Researchers like Simon use proxies in their research, such as parents' place of birth, but he argues that collecting comprehensive statistics would make for more efficient and compelling research and more effective anti-discrimination policies.
“Concretely, how did it happen?” he asks. “Where did it happen? How it is really reducing life chances of those who are targeted by discrimination?”
Simon has been a relatively lonely advocate on this topic for the past two decades because the taboo on collecting racial statistics has become deeply embedded in French culture.
Awa Timera, the corporate recruiter, has experience working in the United Kingdom. And she describes the first time she had to fill out a detailed form there that asked her to check a box identifying her race and background.

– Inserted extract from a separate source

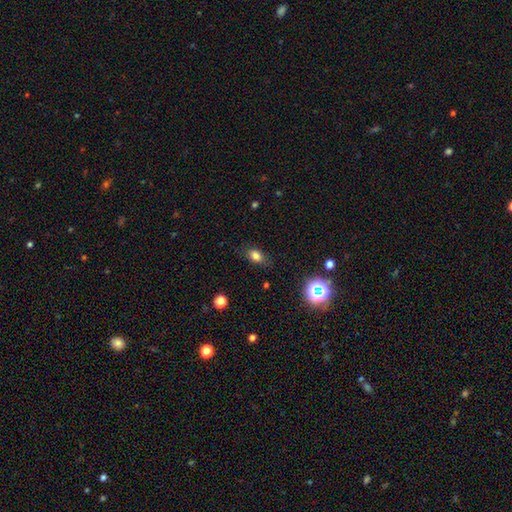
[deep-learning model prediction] smooth_or_featured: smooth (p=0.77) [alt: star or artifact p=0.14]
how_rounded: in between (p=0.75) [alt: round p=0.21]
merging: none (p=0.79) [alt: minor disturbance p=0.16]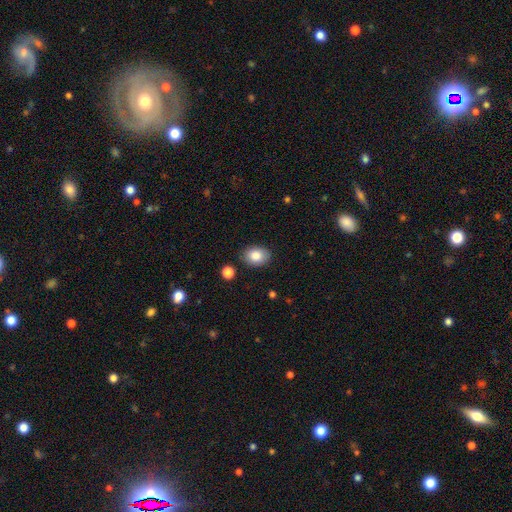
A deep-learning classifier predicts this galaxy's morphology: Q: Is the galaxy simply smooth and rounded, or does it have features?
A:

“It was unsettling for me because you have a box that says 'African' and I was starting to wonder,” Timera says. “My parents, they were born in Africa but I was born in France so should I say that I'm black African or I don't know. It was really weird.” She wonders, "if I tick that will I only be that?”
Timera would like to see more opportunities for people with immigrant backgrounds, but she’s not alone in her ambivalence about what steps France should take to get there. Still, Patrick Simon says her generation may propel the issue back into the spotlight.
“The young generation of blacks and Arabs [North Africans] is more and more actively denouncing racism,” he says, “and they begin to talk about ethnic statistics as well. So, it may well be that this generation, in some ways will be proactively changing the picture.”